Jansz in particular received several death threats after she took over the paper in mid-2009.

She complained that unidentified motorcyclists followed her home just a few days before her flight out of the country. In exile, she told media that she valued her role as a mother to her two sons more than that of a “hero journalist”, which prompted her decision to leave.

The current editor of the newspaper, Sakunthala Perera, is also a woman.

It is not uncommon for women to hold senior positions in newsrooms. Many female journalists agree that women have gained ground in the Sri Lankan media scene, especially in English-language and electronic formats.

“One positive indication that women are breaking ground in Sri Lanka is the (presence) of female sports reporters in our news team,” Ceylon Today’s Handunnetti told IPS. “That is something that was unheard of when we joined newspapers.”

But she sounded a cautionary tone about gender equality in the field, explaining that while women have made huge advances as professional news-gatherers, they continue to be largely excluded from some niche areas.

She stressed that women rarely receive training on reporting from hazardous areas such as post-disaster sites or conflict zones, adding that few newsrooms take precautions against the specific dangers women face in the field.
Abeyawickrema recalled that when she covered the aftermath of the 2004 Asian tsunami in Sri Lanka, she did so without any formal training, entering potential high-risk zones without any knowledge on how to ensure her personal security.

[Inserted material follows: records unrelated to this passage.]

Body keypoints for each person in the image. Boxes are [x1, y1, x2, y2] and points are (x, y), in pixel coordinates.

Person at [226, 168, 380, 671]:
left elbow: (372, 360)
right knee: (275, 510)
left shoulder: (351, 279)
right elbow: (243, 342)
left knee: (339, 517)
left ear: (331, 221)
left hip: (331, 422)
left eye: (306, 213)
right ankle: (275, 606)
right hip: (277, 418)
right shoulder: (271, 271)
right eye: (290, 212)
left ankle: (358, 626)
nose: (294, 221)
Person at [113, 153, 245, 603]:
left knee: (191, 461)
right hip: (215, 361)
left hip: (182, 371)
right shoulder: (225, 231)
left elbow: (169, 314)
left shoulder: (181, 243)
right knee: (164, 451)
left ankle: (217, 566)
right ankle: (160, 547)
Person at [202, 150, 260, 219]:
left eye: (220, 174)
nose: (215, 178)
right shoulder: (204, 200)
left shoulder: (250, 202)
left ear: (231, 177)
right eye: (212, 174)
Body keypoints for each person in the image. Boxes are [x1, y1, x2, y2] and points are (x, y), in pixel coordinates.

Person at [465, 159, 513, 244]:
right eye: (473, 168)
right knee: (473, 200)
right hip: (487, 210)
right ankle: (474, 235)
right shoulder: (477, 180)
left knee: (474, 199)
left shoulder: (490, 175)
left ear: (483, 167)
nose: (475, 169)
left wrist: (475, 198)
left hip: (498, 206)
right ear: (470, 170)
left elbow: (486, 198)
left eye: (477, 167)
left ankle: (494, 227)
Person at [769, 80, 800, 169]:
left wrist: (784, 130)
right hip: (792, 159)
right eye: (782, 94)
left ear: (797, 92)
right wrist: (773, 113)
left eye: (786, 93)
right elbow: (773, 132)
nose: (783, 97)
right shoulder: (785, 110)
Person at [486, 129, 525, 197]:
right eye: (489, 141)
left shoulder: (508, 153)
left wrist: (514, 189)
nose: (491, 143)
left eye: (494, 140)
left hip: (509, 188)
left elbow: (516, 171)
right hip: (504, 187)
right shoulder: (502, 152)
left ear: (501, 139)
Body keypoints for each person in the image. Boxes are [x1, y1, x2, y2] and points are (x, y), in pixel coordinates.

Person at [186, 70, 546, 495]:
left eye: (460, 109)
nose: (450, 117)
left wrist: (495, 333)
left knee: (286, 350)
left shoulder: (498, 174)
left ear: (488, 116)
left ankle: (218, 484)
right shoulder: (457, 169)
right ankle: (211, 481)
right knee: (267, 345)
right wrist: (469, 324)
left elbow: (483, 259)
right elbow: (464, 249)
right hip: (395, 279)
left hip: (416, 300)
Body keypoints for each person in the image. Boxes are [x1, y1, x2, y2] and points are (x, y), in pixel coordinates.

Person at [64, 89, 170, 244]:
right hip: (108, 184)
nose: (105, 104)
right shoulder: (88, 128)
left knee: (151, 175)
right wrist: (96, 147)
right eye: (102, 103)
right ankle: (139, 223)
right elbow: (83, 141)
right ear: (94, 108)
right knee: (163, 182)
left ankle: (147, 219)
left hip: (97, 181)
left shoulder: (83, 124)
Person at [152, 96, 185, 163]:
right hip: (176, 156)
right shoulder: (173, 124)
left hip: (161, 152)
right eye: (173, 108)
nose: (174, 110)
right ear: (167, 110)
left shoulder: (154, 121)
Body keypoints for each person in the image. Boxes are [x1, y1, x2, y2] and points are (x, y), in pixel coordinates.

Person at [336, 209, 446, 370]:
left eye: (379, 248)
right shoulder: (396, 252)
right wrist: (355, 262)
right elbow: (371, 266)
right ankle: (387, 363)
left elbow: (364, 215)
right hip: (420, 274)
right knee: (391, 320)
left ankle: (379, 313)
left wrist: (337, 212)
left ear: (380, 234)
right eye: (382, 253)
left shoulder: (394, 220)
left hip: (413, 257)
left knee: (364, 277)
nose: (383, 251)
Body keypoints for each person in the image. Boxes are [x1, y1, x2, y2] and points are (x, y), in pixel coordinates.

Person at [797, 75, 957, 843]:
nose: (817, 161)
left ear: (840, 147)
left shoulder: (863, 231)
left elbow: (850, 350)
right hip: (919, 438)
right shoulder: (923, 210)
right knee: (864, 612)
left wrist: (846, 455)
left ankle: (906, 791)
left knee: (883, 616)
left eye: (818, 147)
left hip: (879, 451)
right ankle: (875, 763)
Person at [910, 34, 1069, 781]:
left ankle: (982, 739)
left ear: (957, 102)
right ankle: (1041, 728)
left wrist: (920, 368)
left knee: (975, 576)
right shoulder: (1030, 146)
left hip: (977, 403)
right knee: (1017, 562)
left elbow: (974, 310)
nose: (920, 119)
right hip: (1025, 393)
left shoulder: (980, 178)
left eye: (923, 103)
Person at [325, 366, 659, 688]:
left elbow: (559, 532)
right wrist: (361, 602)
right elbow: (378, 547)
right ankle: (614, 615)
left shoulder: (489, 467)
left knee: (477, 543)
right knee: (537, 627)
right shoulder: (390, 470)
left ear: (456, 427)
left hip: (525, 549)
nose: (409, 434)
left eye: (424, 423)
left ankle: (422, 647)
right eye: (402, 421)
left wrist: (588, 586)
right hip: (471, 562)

Another female reporter who worked at ‘The Sunday Leader’ in 2004, but has since left, told IPS that she once spent the night in a camp set up for tsunami victims where she could “feel men moving near my tent all through the night”.

“I was completely vulnerable,” she said, adding that neither her colleagues nor her editors at the time understood the trauma of that experience.

According to Abeyawickrema, female journalists are constantly reminded of their vulnerability to attacks, especially of a sexual nature, during field assignments.

“I am experienced enough to know when to stop pushing the envelope,” she said. “But I don’t think many juniors are aware of the risk.”

A female journalist working in the eastern city of Batticaloa told IPS that she has now limited her work to stories involving women and development, because she felt unsafe reporting on incidents of a more political nature.
“Once (in 2011) members of an armed political group crowded around me when I went to report on an incident involving one of their members and a village woman who rejected his advances. Some of them were so close that I could feel their breath — the silent message was: ‘You know what could happen, right?’”

One positive development, Abeywickrema said, has been an outburst of peer support in response to the murky media environment for women.

She said female journalists are diligent about looking out for each other and offering advice to juniors. “I think we are a lot more conscious about the environment we operate in than we were in the past,” Handunnetti concluded.